Summary definitions:
Somatic: bodily sensations and physical states associated with anxiety.
Affective: emotional experiences linked to anxiety.
Cognitive: thought patterns and mental processes linked to anxiety (e.g., persistent negative thoughts, rumination).
Motor: observable actions or behaviors that accompany anxiety (e.g., pacing, trembling).
Relevance and generalization: these four symptom categories appear across different disorders, though the specific symptoms may vary by disorder.
Classroom and assessment context (study implications)
The four ideological models provide the framework most commonly emphasized in this course and the textbook; other models exist but are not the focus for exams.
Practical implications for behavior change:
Negative reinforcement and punishing strategies have different long-term outcomes; reinforcement (especially positive reinforcement and replacement behaviors) tends to be more effective for sustained change.

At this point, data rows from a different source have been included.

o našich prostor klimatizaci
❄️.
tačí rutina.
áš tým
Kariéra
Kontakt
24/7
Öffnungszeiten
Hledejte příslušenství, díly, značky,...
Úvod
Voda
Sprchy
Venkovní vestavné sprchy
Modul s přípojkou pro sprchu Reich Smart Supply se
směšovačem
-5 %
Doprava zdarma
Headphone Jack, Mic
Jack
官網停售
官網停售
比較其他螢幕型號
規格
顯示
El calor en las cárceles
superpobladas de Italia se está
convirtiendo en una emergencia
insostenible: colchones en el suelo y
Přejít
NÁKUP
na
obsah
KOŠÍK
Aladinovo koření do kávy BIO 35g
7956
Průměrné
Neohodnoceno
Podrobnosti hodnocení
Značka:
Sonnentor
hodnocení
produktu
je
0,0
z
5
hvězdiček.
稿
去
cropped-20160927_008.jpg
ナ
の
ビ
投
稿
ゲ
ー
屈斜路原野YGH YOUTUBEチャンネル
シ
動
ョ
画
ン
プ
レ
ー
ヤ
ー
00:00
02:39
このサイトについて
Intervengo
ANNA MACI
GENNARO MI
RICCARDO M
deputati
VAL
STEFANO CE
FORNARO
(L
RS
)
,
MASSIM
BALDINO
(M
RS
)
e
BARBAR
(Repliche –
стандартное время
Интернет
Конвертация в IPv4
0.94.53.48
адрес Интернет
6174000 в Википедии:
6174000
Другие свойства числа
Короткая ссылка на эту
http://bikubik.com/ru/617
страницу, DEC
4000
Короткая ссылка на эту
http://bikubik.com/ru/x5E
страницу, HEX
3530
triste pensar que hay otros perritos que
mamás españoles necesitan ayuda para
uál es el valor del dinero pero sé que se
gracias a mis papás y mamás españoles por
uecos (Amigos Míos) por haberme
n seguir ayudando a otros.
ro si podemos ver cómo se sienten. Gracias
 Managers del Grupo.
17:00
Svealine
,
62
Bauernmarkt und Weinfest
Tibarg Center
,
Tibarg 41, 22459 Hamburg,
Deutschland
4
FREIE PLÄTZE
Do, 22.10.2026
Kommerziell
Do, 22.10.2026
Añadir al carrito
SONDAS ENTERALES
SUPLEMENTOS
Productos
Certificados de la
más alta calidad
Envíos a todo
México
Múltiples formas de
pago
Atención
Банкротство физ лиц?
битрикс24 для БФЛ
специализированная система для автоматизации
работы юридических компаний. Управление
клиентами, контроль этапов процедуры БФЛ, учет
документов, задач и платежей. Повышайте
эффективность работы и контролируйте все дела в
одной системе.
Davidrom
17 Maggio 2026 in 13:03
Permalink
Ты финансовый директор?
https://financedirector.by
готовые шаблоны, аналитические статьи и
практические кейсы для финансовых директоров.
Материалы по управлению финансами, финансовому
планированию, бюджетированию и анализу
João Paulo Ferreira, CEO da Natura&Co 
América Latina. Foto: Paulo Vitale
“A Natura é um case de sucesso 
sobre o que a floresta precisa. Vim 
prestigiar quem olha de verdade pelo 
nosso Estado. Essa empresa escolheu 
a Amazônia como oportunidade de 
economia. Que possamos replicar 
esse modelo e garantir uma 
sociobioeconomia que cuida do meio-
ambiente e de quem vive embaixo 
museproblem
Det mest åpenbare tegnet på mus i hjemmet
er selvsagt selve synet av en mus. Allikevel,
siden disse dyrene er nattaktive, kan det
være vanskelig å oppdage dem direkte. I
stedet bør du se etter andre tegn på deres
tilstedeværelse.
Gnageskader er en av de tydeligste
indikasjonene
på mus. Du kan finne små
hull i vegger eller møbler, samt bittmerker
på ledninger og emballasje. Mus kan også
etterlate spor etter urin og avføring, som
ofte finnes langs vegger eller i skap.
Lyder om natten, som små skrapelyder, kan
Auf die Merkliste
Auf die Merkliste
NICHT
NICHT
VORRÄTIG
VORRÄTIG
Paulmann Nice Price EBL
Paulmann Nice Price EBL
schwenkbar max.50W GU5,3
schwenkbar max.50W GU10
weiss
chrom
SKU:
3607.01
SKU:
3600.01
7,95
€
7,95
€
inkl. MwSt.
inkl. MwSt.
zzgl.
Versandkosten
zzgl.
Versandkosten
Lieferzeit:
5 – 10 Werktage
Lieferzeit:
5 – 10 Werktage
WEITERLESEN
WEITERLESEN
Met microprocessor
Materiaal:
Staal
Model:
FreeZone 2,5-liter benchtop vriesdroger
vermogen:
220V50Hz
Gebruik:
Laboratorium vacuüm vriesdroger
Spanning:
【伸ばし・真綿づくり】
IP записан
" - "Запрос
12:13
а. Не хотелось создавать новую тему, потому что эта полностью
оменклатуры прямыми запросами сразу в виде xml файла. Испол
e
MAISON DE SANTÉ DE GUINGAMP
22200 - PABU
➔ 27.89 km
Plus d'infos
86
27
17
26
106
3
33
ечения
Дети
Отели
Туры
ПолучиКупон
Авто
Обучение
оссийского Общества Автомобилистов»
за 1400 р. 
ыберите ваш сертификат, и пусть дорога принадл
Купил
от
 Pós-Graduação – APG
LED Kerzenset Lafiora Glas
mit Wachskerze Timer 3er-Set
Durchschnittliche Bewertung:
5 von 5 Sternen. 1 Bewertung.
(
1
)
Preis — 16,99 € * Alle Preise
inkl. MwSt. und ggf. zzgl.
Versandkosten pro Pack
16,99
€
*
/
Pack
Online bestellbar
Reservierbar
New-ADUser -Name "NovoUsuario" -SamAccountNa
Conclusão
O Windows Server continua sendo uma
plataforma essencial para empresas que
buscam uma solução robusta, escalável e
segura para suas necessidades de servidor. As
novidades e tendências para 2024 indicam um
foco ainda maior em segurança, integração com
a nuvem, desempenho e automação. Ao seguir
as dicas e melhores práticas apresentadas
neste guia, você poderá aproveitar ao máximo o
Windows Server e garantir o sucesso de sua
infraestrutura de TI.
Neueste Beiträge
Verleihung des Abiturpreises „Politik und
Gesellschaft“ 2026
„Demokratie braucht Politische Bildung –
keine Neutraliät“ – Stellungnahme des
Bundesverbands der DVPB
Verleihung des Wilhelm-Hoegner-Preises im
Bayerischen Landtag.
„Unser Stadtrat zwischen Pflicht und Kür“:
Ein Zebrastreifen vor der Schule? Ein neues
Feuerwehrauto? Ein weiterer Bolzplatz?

When dealing with undesirable behaviors, aim to reinforce desired replacements rather than rely on punishment.
Real-world relevance:
Driving behavior and traffic enforcement illustrate the dynamics of reinforcement and punishment outside the classroom.
Parenting and classroom management often rely on reinforcement strategies and are affected by extinction bursts when reinforcement patterns change.
Ethical/philosophical notes:
Punishment can be ethically questionable due to potential negative emotional and relational consequences and limited long-term effectiveness.
Emphasis on evidence-based approaches aligns with the broader scientific basis of the course.
Connections to earlier material and real-world relevance
The behavioral framework links directly to daily experiences (seat belt cues, nagging, speeding enforcement) and to parenting/education strategies.
The cognitive model connects thoughts to emotions, underpinning cognitive-behavioral approaches used in therapy.
The biochemical model ties mental states to brain chemistry, supporting neurobiological research and pharmacological interventions.
Anxiety disorders are discussed through the four symptom categories, which helps in recognizing and distinguishing anxiety-related issues in clinical and everyday contexts.
Quick reference: key terms and concepts
Negative reinforcement: removing an aversive stimulus to increase a behavior.
Reinforcement: increases the frequency of a behavior; can be positive (adding) or negative (removing a stimulus).
Punishment: decreases the frequency of a behavior.
Extinction: reduction in behavior frequency when reinforcement is withheld.
Extinction burst: temporary increase in responding when reinforcement stops.
Generalization: learning transfer to similar contexts or stimuli.
Extinction vs unlearning: behaviors aren’t unlearned; their frequency is reduced.
Cognitive model: thoughts cause feelings.
Neurotransmitter: chemical messengers between neurons.
Neuron anatomy: soma, axon, dendrites, synapse.
Synapse: gap where neurotransmitters signal the next neuron.
Reuptake: recycling neurotransmitters back into the presynaptic neuron.
Activating vs inhibitory neurotransmitters: turning on vs turning off the next neuron.
Transporter: pump that moves neurotransmitters back for reuse.
Anxiety disorder symptom categories: somatic (bodily), affective (emotional), cognitive (thoughts), motor (behaviors).
Note: The notes reflect the content and examples as presented in the transcript, including the specific wording and demonstrations used (e.g., the seat belt ding, nagging roommate, extinction burst, the one-hour cognitive thought demonstration). For study purposes, these examples illustrate core concepts and their practical implications in real-world contexts.